** Start of Supplied records **

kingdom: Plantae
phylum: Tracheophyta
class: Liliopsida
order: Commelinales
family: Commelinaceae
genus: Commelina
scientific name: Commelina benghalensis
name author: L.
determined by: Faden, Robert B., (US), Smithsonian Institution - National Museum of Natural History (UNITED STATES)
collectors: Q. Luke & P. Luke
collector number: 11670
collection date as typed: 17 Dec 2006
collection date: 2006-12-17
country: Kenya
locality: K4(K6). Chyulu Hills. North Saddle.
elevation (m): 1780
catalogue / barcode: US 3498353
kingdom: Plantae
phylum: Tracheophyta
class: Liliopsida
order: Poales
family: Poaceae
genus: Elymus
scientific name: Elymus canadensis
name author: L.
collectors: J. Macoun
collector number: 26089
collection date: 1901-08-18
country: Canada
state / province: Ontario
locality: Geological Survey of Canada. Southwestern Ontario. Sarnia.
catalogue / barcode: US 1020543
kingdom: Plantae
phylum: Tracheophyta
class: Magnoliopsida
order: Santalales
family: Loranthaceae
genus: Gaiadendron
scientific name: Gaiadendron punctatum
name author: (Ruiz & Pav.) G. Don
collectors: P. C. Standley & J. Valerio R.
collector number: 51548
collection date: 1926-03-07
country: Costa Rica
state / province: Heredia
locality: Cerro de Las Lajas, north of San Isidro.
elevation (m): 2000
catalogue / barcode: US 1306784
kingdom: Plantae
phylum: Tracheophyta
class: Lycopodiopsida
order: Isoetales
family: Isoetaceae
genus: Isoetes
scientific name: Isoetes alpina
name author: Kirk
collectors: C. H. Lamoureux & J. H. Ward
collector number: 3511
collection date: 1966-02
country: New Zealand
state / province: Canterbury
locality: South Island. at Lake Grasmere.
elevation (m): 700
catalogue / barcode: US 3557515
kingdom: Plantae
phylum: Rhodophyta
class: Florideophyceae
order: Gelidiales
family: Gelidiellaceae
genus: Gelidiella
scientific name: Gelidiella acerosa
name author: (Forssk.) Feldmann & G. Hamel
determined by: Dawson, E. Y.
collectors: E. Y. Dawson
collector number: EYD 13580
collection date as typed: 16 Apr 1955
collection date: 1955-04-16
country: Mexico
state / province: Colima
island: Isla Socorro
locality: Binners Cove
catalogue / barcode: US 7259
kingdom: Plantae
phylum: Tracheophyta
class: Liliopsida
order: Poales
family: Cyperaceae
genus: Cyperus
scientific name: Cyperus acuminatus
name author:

** End of Supplied records **

§ **Exercise task**
Rewrite the lines of all the items above as a single numbered list, leaving out any blank lines.

§ **Full solution**
1. kingdom: Plantae
2. phylum: Tracheophyta
3. class: Liliopsida
4. order: Commelinales
5. family: Commelinaceae
6. genus: Commelina
7. scientific name: Commelina benghalensis
8. name author: L.
9. determined by: Faden, Robert B., (US), Smithsonian Institution - National Museum of Natural History (UNITED STATES)
10. collectors: Q. Luke & P. Luke
11. collector number: 11670
12. collection date as typed: 17 Dec 2006
13. collection date: 2006-12-17
14. country: Kenya
15. locality: K4(K6). Chyulu Hills. North Saddle.
16. elevation (m): 1780
17. catalogue / barcode: US 3498353
18. kingdom: Plantae
19. phylum: Tracheophyta
20. class: Liliopsida
21. order: Poales
22. family: Poaceae
23. genus: Elymus
24. scientific name: Elymus canadensis
25. name author: L.
26. collectors: J. Macoun
27. collector number: 26089
28. collection date: 1901-08-18
29. country: Canada
30. state / province: Ontario
31. locality: Geological Survey of Canada. Southwestern Ontario. Sarnia.
32. catalogue / barcode: US 1020543
33. kingdom: Plantae
34. phylum: Tracheophyta
35. class: Magnoliopsida
36. order: Santalales
37. family: Loranthaceae
38. genus: Gaiadendron
39. scientific name: Gaiadendron punctatum
40. name author: (Ruiz & Pav.) G. Don
41. collectors: P. C. Standley & J. Valerio R.
42. collector number: 51548
43. collection date: 1926-03-07
44. country: Costa Rica
45. state / province: Heredia
46. locality: Cerro de Las Lajas, north of San Isidro.
47. elevation (m): 2000
48. catalogue / barcode: US 1306784
49. kingdom: Plantae
50. phylum: Tracheophyta
51. class: Lycopodiopsida
52. order: Isoetales
53. family: Isoetaceae
54. genus: Isoetes
55. scientific name: Isoetes alpina
56. name author: Kirk
57. collectors: C. H. Lamoureux & J. H. Ward
58. collector number: 3511
59. collection date: 1966-02
60. country: New Zealand
61. state / province: Canterbury
62. locality: South Island. at Lake Grasmere.
63. elevation (m): 700
64. catalogue / barcode: US 3557515
65. kingdom: Plantae
66. phylum: Rhodophyta
67. class: Florideophyceae
68. order: Gelidiales
69. family: Gelidiellaceae
70. genus: Gelidiella
71. scientific name: Gelidiella acerosa
72. name author: (Forssk.) Feldmann & G. Hamel
73. determined by: Dawson, E. Y.
74. collectors: E. Y. Dawson
75. collector number: EYD 13580
76. collection date as typed: 16 Apr 1955
77. collection date: 1955-04-16
78. country: Mexico
79. state / province: Colima
80. island: Isla Socorro
81. locality: Binners Cove
82. catalogue / barcode: US 7259
83. kingdom: Plantae
84. phylum: Tracheophyta
85. class: Liliopsida
86. order: Poales
87. family: Cyperaceae
88. genus: Cyperus
89. scientific name: Cyperus acuminatus
90. name author:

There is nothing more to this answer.